En lo que va de 2021, dos cosas han ocurrido en simultáneo. Ha comenzado la temporada de vacaciones y, a la vez, la mayoría de los infectados con coronavirus en Tucumán son jóvenes de entre 20 a 35 años. De acuerdo con la información brindada a LA GACETA por el secretario Médico Ejecutivo del Siprosa, Luis Medina Ruiz, este grupo etario es el más reacio a respetar las restricciones dispuestas por el Estado para luchar contra la pandemia y, también, el que se despreocupa por contraer la covid-19 porque asume que sólo se contagiará y que no padecerá mayores secuelas.
Sin embargo, alertó el funcionario, los adultos mayores son quienes padecen las consecuencias más graves.
Precisamente, desde el punto de vista del Estado, una clave para que funcione la política sanitaria contra el coronavirus consiste en que haya acatamiento de sus normas. Desde el punto de vista humano es más simple y más profundo: la solidaridad es indispensable para que haya menos muertos. Y esos muertos, estadísticamente, suelen ser los mayores de 60.
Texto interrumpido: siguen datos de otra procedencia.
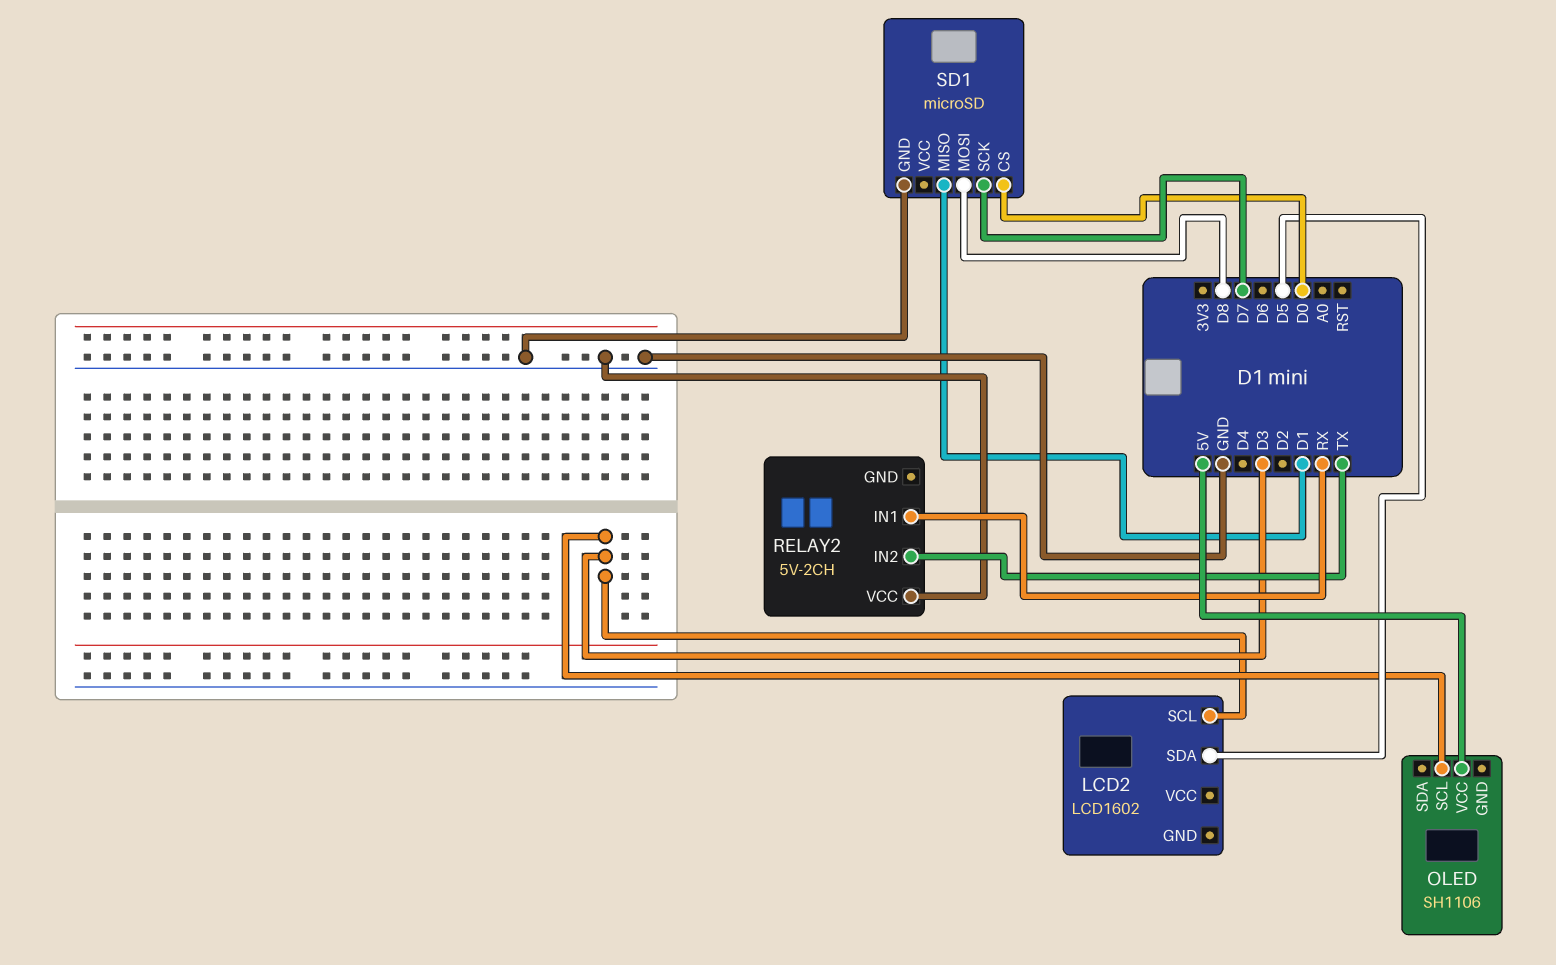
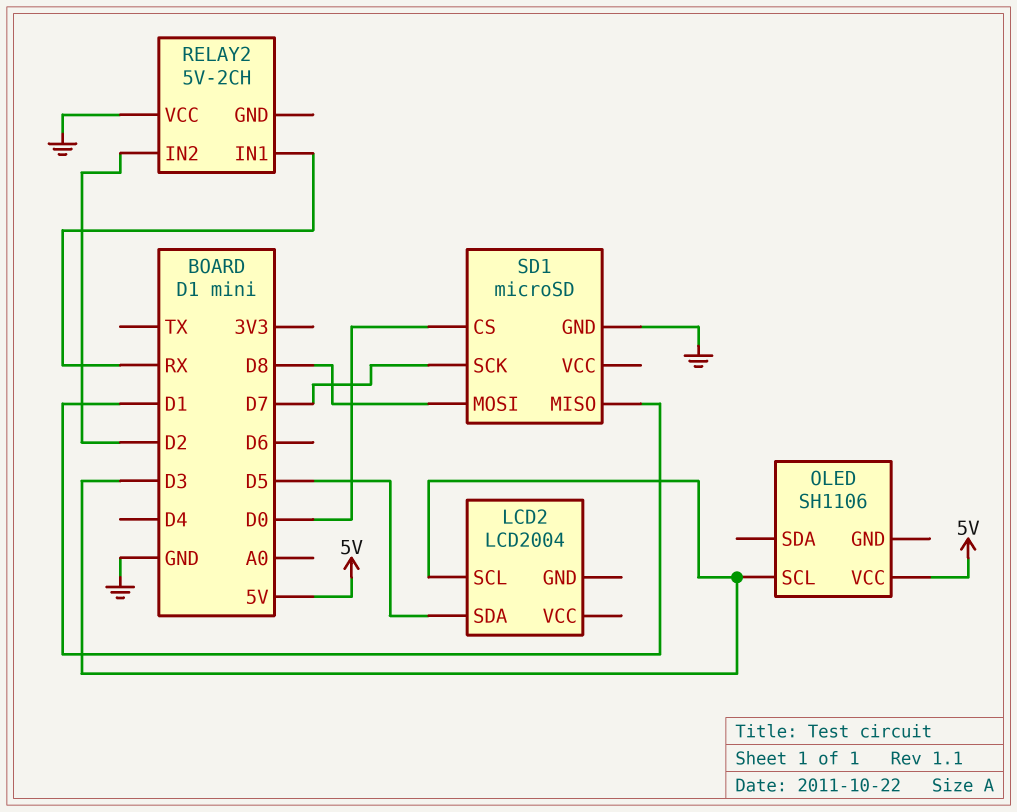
LCD2: LCD1602 -> LCD2004
RELAY2 pin IN2: TX -> D2

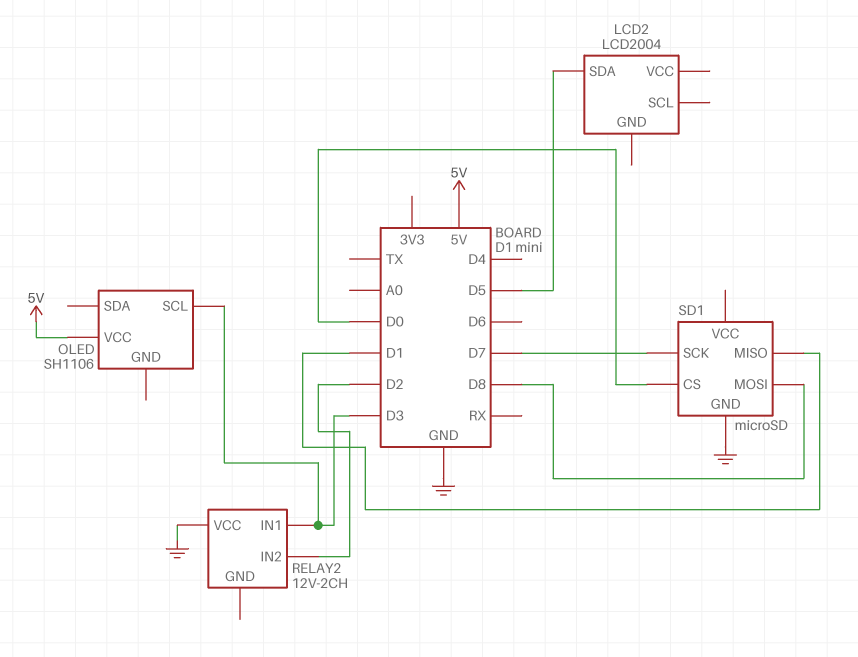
LCD2 pin SCL: D3 -> none
RELAY2: 5V-2CH -> 12V-2CH
RELAY2 pin IN1: RX -> D3

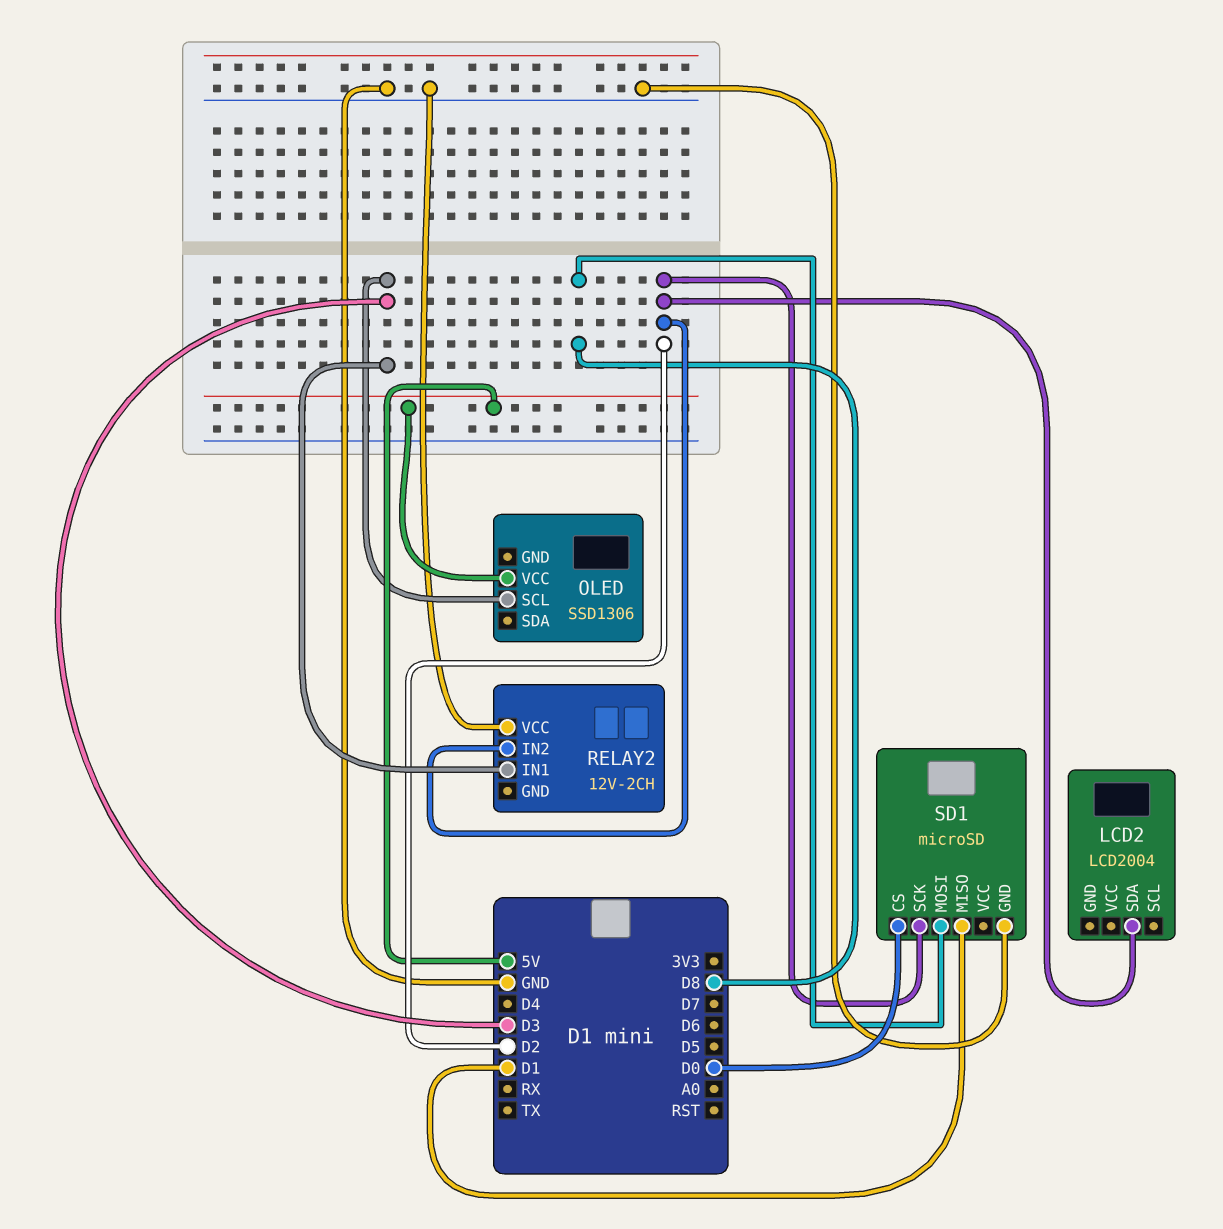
LCD2 pin SDA: D5 -> D2
OLED: SH1106 -> SSD1306
SD1 pin SCK: D7 -> D2

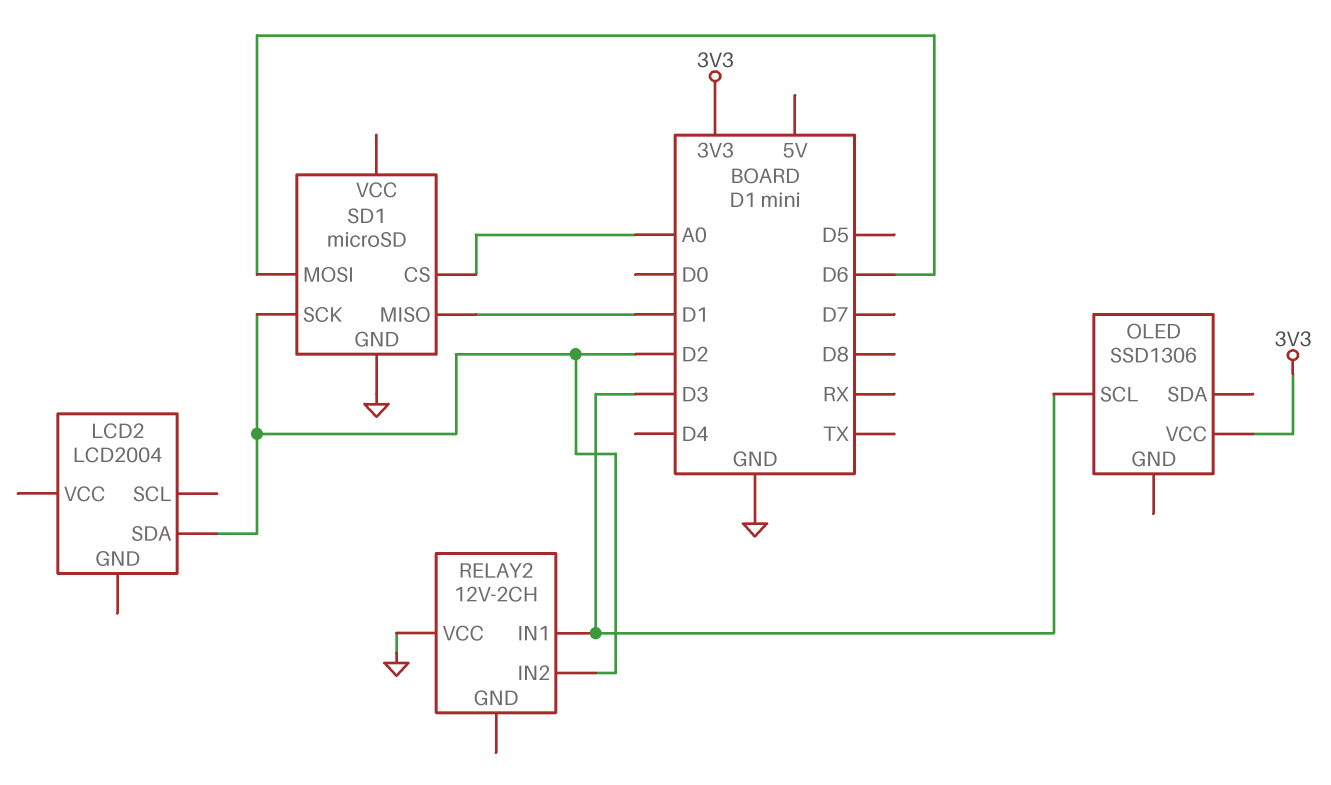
OLED pin VCC: 5V -> 3V3
SD1 pin CS: D0 -> A0
SD1 pin MOSI: D8 -> D6

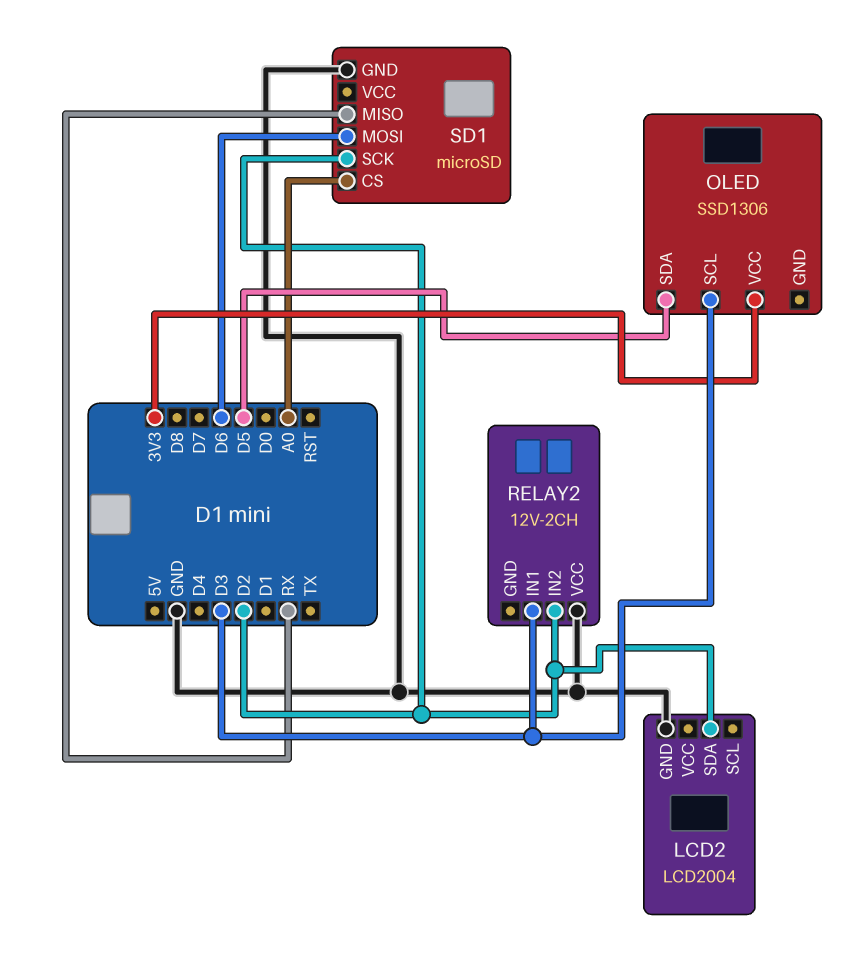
LCD2 pin GND: none -> GND
OLED pin SDA: none -> D5
SD1 pin MISO: D1 -> RX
El derecho de los adultos mayores a una vida digna, protegida por la Ley y garantizada por el Estado, es un derecho de la modernidad. Claro que se dirá que en la Antigüedad numerosas sociedades y culturas tenían, inclusive, gerontocracias. Pero la consagración en las normas de instituciones y de mecanismos consagrados a garantizar una ancianidad en paz, después de una vida de trabajo fuera del hogar, o dentro de él, es una conquista absolutamente contemporánea. Y su universalización es todavía más reciente: data, apenas, de mediados del siglo XX.
Es con el Estado de Bienestar, surgido tras la matanza industrial de seres humanos durante las dos guerras mundiales, que se legisla en el ámbito del trabajo para proteger a las personas de tres comunes casos de toda suerte humana: se iba a seguir cobrando una remuneración en casos de enfermedad, de accidente o, nada menos, de vejez. Llegar a la tercera edad es causal de rescisión del contrato laboral y, también, el momento para gozar de un jubileo: tras una vida de trabajo, se ganará una jubilación.
El surgimiento de la seguridad social da cuenta de dos cuestiones: que aumentó la expectativa de vida en la población y que la causa de ello es el éxito de las políticas de salud pública, generación tras generación.
De modo que poner en peligro la salud de los mayores, desde un punto de vista histórico, es atentatorio no sólo contra un derecho humano, sino contra una conquista de la civilización occidental. Desde una perspectiva del presente, obrar rectamente, conforme las reglas y por el bien de los demás, nos hace humanos. No sólo desde la ética y la moral, sino esencialmente desde el hecho de que nos permite vivir en sociedad: sólo los Dioses pueden vivir en soledad. Ellos y las bestias, advirtió Aristóteles en “Política”.
La necesidad de una consciencia que piense fundamentalmente en nuestros mayores es una deuda de este momento de la historia. Hace dos domingos, en LA GACETA, el filósofo Santiago Garmendia reclamó modificar el apotegma “demasiado jóvenes para morir” por el de “demasiado viejos para morir”. Y advirtió que no poder pensar con esa lógica demuestra que hemos construido una sociedad donde no hay lugar para los viejos. Que no son otros sino nuestros padres. A los jóvenes les cabe también esa responsabilidad. Y sobre todo, esa conciencia. En definitiva, ellos son los viejos por venir.